Jul 4 2018   3:32PM GMT

DISM Cleans Up After Windows Update

Ed Tittel Ed Tittel Profile: Ed Tittel

Tags:
DISM
Windows 10
Windows Update
Windows Update Management

As Windows 10 garners updates, superseded components can accumulate in the Windows Component Store (aka WinSxS). You can use the Deployment Image Servicing and Management (DISM) command to clean such things up. This is useful, not just for one-at-a-time grooming of Windows images in everyday use. It’s also a good idea to use this capability on canonical images used for enterprise deployment. So, whenever you update an image, you can use DISM to check if if cleanup is needed. If it is, you’ll be pleased to understand that DISM cleans up after Windows Update easily and happily. That said, the cleanup process can take some time to complete so be patient.

When Is DISM Cleans Up After Windows Update Necessary?

Good question! And, as it happens DISM itself can tell you if cleanup is needed or not. Here’s how it’s done for online images.¬†(For offline images see this MS article “Reduce the Size of the Component Store in an Offline Windows Image.” In general, it requires targeting a specific offline image.) The AnalyzeComponentStore option provides the necessary information, as shown here:

DISM Cleans Up After Windows Update.analyze

If the number of reclaimable packages is greater than zero (top red arrow), the cleanup recommendation will always be “Yes” (bottom red arrow).
[Click Image for Full-Sized View.]

This DISM command also provides other useful information as well. Note that it shows the size of the WinSxS folder (the Component Store) in Explorer, and also the actual on-disk size. The latter item includes the sum of the Shared with Windows, Backups and Disabled Features, and Cache and Temporary Data Items. The former includes additional disk space reported to Windows Explorer because of hard links in WinSxS files. This can be useful info to keep track of, too, all by itself.

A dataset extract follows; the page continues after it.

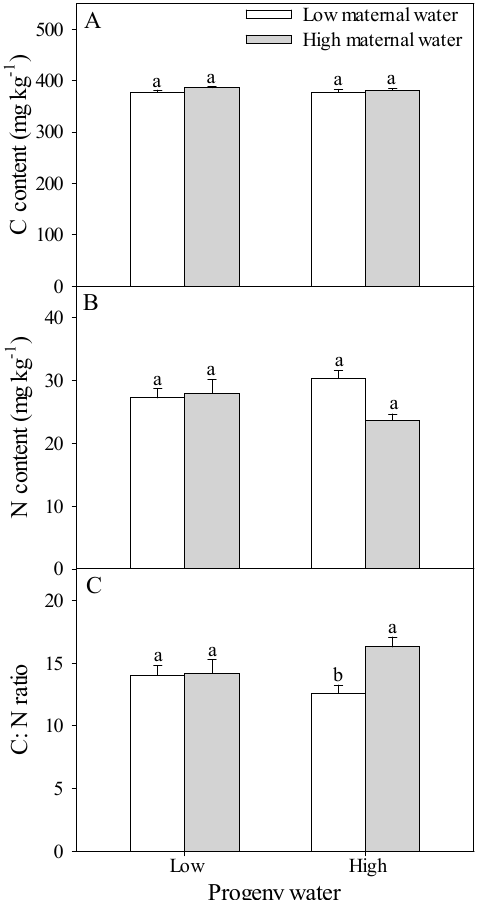
Figure 2. Effects of maternal and progeny water treatments on ( A ) C content, ( B ) N content, and ( C ) C:N ratio. Different lowercase letters represent significantly different means between plants with different maternal water treatments under the same progeny water treatment according to t -test ( p < 0.05).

Performing Component Store Cleanup

The actual syntax for cleanup is pretty simple and straightforward, too, and comes with an interesting twist. This appears in the next screenshot with usable DISM command syntax. Note that DISM reports progress in two bars, rather than one. I’ve noticed that it seems to restart its progress count on a separate bar as soon as it encounters the first package in need of reclamation. I’ve seen this number as low as under 10 percent (as shown below), but I just saw it as high as 92% on the other machine that prompted this blog post (not shown).

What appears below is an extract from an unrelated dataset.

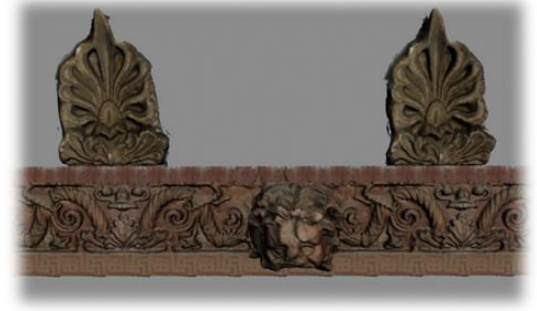
Figure 8: Part of the Sima of the Middle Stoa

And remember, because this cleanup involves copying over the entire component store, while removing the reclaimable packages, this takes some time to complete. It took over 4 minutes on my i7 Skylake production PC with a 6.38 GB WinSxS folder. That stretched over 12 minutes on my older, slower Lenovo T520 laptop with a 9.8 GB WinSxS folder.

DISM Cleans Up After Windows Update.clean

After the cleanup is complete, you can assess its impact on the Component Store by repeating the AnalyzeComponentStore directive. For the T520 used for the preceding screenshots, the post-cleanup size is 6.7 GB (actual) and 6.81 GB (Explorer). The original values were 9.8 and 10.25 GB respectively. That means savings of 3.1 GB (actual) and 3.44 GB (reported in Explorer). Not bad, for purging 3 packages!